Children malnourished in Tibet

29th May 2014

UN report highlights daily struggles of Tibetans

Earlier this week, an expert United Nations committee expressed its concerns about the plight of Tibetans within China. A review by the Committee on Economic, Cultural and Social Rights (CESCR) has challenged the Chinese government over child malnutrition, unemployment, ethnic discrimination, the mass expulsion of nomads from their land and the “severe restrictions” on Tibetans’ freedom to sustain their language, culture and religion.

Tibetan children go hungry

The CESCR examines all countries every five years, looking at how well they ensure the basic quality of life for those who live there. The committee does not consider issues like torture or repression, which are covered by other committees. Its findings for China paint a disturbing picture of impoverished Tibetans missing out on China’s “economic miracle” and routinely denied the right to Tibetan ways of life. The committee's "Concluding observations" makes clear that the worst area for child malnutrition in China is in Tibet. It also records its concerns over the link between Tibetan unemployment and the mass immigration of Han Chinese people.

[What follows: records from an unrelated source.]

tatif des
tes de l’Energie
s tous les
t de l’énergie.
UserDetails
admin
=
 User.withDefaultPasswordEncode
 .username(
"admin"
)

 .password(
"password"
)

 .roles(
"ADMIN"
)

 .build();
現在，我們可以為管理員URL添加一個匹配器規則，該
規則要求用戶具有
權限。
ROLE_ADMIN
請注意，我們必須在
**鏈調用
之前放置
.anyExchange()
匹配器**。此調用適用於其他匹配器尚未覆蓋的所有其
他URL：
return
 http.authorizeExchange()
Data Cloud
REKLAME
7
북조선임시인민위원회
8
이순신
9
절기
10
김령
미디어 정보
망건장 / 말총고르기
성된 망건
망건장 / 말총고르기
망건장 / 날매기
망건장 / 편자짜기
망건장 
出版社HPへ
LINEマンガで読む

The committee’s report also highlights issues such as environmental degradation and corruption, affecting everywhere under Beijing's rule, including Tibet.

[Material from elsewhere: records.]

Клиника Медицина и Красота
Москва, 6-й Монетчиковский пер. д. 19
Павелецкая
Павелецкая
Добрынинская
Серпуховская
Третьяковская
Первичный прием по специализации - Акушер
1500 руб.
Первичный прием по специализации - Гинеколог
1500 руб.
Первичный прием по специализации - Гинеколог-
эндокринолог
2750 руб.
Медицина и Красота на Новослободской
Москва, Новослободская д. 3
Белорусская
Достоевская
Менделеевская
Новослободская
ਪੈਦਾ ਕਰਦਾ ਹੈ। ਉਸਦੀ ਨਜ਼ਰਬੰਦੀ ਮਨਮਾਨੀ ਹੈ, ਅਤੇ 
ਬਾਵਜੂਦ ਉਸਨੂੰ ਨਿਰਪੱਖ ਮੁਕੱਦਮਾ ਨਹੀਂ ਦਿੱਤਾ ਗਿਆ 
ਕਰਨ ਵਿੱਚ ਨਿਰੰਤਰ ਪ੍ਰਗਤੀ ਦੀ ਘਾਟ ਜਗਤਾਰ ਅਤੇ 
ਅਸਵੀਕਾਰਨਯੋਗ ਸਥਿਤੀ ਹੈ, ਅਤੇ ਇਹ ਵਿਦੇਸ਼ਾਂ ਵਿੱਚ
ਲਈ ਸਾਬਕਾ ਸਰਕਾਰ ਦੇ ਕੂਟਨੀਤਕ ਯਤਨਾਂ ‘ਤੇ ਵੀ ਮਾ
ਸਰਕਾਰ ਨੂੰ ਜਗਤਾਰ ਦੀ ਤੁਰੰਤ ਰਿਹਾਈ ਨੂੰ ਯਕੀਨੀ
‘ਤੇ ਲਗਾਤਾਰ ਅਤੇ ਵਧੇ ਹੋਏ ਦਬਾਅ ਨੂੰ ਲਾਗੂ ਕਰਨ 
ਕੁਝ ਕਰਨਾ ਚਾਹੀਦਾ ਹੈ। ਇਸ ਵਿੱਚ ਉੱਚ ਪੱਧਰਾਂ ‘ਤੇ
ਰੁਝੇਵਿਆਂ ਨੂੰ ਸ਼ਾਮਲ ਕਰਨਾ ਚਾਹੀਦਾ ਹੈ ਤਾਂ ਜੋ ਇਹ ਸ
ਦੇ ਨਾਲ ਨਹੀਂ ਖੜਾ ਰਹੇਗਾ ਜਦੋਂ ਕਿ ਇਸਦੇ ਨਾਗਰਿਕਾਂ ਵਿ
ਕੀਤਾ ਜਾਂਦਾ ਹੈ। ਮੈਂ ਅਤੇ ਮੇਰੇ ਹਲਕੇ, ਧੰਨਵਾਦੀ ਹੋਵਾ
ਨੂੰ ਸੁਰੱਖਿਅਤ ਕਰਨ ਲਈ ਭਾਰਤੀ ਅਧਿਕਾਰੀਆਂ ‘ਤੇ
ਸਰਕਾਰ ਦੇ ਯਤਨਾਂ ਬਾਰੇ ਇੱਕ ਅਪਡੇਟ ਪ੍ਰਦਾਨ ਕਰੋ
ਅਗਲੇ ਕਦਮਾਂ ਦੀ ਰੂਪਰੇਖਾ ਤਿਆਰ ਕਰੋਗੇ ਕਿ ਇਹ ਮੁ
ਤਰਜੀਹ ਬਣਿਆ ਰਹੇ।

China claims rights safeguarded

On the heels of the report, China’s government issued its own review of its human rights record, claiming that China has "effectively safeguarded its citizens' right to life and health, personal liberty, personal dignity and other rights of the individual". The report comes as China clamps down severely on any reporting of or references to the Tiananmen Square massacre as its 25th anniversary nears.